• Problem to work on:
An exact copy is needed of each line from the one including "M 1215,1097 L" through the last line of the entries, both ends counted, with nothing added.

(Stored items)
****

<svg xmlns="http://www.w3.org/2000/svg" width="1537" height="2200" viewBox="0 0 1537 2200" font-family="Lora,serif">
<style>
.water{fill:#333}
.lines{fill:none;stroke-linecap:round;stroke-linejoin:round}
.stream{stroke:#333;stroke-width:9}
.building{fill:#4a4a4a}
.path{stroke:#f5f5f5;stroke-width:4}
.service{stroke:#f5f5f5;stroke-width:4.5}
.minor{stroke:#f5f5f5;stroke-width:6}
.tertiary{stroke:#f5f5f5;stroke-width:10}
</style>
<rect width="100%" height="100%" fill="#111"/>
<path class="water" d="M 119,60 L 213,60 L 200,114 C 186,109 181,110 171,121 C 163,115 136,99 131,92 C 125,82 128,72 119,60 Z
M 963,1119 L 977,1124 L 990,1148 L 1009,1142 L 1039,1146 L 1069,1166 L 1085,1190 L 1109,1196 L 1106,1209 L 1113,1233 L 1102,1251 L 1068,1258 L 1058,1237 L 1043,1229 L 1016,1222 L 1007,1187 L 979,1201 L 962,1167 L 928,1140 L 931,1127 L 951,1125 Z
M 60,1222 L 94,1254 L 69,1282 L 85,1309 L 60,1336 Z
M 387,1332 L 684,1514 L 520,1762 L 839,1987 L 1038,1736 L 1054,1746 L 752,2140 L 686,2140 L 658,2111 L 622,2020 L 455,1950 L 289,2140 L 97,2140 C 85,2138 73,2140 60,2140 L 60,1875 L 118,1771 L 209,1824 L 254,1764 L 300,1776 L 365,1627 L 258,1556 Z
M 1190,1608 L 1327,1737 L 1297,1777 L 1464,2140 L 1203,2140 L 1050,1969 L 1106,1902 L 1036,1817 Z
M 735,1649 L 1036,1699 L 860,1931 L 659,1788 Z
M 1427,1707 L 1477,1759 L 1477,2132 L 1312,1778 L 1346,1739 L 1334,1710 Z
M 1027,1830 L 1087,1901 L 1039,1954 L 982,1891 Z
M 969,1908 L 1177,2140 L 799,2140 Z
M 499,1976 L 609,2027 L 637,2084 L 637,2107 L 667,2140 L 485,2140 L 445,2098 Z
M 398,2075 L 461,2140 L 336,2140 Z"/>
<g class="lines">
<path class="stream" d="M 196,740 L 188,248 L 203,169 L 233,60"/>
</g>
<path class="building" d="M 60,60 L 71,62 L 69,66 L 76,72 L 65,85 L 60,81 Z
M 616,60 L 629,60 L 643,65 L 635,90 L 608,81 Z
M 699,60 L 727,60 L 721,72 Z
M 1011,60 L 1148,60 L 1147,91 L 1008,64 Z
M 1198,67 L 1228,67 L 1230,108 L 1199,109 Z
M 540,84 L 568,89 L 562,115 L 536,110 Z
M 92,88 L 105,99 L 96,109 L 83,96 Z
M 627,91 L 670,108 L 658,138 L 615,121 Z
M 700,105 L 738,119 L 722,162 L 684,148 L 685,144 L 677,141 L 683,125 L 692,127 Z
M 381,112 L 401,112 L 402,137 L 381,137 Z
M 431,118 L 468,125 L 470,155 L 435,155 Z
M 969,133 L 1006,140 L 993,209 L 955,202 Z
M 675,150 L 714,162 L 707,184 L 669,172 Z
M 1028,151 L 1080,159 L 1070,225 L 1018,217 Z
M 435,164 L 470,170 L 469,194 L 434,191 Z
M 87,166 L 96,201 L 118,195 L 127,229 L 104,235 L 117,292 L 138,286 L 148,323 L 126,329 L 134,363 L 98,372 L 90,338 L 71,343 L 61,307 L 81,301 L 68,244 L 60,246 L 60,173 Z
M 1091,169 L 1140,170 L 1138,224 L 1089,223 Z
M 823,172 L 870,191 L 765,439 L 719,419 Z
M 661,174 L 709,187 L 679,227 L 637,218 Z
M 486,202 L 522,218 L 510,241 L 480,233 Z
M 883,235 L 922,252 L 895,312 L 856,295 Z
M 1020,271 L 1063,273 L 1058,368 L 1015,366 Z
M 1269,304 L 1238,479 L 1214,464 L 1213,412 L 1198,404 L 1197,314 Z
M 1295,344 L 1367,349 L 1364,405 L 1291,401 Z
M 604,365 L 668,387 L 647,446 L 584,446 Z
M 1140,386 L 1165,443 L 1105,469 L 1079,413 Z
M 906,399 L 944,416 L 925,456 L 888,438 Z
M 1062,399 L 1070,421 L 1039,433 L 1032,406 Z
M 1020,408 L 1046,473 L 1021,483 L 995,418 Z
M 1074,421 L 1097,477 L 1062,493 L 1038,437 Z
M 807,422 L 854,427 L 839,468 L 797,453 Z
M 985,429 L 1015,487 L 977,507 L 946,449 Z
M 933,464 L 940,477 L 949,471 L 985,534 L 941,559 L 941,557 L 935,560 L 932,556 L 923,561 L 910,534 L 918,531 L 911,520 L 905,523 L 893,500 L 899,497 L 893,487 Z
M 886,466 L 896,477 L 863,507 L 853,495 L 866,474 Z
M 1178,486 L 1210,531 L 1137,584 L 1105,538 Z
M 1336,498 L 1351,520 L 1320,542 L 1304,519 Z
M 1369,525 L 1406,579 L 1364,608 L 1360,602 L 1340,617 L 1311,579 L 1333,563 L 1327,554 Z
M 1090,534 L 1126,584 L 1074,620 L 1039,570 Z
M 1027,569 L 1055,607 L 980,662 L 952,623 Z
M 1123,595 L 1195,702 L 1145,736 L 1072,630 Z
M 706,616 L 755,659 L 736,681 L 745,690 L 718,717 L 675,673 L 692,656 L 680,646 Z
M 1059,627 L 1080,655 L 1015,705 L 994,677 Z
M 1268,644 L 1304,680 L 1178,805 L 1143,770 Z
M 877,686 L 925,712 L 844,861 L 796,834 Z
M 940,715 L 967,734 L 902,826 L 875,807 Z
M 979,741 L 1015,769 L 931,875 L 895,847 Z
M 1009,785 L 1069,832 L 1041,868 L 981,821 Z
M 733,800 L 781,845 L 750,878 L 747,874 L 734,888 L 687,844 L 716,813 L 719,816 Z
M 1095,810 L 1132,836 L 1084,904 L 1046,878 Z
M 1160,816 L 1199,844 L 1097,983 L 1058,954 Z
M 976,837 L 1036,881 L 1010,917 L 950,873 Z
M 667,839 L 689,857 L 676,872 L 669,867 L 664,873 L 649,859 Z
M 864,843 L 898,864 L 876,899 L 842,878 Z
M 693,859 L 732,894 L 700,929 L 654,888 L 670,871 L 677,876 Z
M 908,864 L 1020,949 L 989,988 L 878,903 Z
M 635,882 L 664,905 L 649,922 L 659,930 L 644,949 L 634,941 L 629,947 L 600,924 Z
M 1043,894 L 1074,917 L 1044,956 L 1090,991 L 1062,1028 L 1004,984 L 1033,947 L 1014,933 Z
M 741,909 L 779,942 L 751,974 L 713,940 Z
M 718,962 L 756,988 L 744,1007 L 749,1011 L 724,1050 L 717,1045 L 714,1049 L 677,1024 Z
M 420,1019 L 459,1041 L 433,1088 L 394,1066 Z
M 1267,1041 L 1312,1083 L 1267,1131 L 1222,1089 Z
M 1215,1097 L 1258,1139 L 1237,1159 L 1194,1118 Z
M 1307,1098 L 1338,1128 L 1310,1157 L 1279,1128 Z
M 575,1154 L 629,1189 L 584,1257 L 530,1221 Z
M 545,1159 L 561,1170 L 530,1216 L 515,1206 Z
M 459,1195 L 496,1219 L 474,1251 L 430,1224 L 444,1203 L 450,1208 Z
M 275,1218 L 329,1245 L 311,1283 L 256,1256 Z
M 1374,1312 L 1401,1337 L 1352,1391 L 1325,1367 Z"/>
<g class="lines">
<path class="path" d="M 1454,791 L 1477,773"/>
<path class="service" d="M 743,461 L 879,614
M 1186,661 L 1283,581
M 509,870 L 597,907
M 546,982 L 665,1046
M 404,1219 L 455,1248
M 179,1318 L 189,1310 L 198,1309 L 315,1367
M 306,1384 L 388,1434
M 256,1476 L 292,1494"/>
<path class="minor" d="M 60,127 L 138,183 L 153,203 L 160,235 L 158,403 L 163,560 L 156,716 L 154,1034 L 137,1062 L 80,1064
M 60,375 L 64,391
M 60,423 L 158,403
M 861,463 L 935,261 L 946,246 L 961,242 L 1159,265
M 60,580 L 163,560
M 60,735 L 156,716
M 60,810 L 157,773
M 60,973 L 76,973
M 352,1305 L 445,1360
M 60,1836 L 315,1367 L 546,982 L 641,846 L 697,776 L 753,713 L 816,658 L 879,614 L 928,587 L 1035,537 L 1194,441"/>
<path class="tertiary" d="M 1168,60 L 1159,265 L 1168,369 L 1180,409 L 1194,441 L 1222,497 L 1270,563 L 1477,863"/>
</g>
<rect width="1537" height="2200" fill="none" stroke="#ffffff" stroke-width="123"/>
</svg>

****

• Exercise solution:
M 1215,1097 L 1258,1139 L 1237,1159 L 1194,1118 Z
M 1307,1098 L 1338,1128 L 1310,1157 L 1279,1128 Z
M 575,1154 L 629,1189 L 584,1257 L 530,1221 Z
M 545,1159 L 561,1170 L 530,1216 L 515,1206 Z
M 459,1195 L 496,1219 L 474,1251 L 430,1224 L 444,1203 L 450,1208 Z
M 275,1218 L 329,1245 L 311,1283 L 256,1256 Z
M 1374,1312 L 1401,1337 L 1352,1391 L 1325,1367 Z"/>
<g class="lines">
<path class="path" d="M 1454,791 L 1477,773"/>
<path class="service" d="M 743,461 L 879,614
M 1186,661 L 1283,581
M 509,870 L 597,907
M 546,982 L 665,1046
M 404,1219 L 455,1248
M 179,1318 L 189,1310 L 198,1309 L 315,1367
M 306,1384 L 388,1434
M 256,1476 L 292,1494"/>
<path class="minor" d="M 60,127 L 138,183 L 153,203 L 160,235 L 158,403 L 163,560 L 156,716 L 154,1034 L 137,1062 L 80,1064
M 60,375 L 64,391
M 60,423 L 158,403
M 861,463 L 935,261 L 946,246 L 961,242 L 1159,265
M 60,580 L 163,560
M 60,735 L 156,716
M 60,810 L 157,773
M 60,973 L 76,973
M 352,1305 L 445,1360
M 60,1836 L 315,1367 L 546,982 L 641,846 L 697,776 L 753,713 L 816,658 L 879,614 L 928,587 L 1035,537 L 1194,441"/>
<path class="tertiary" d="M 1168,60 L 1159,265 L 1168,369 L 1180,409 L 1194,441 L 1222,497 L 1270,563 L 1477,863"/>
</g>
<rect width="1537" height="2200" fill="none" stroke="#ffffff" stroke-width="123"/>
</svg>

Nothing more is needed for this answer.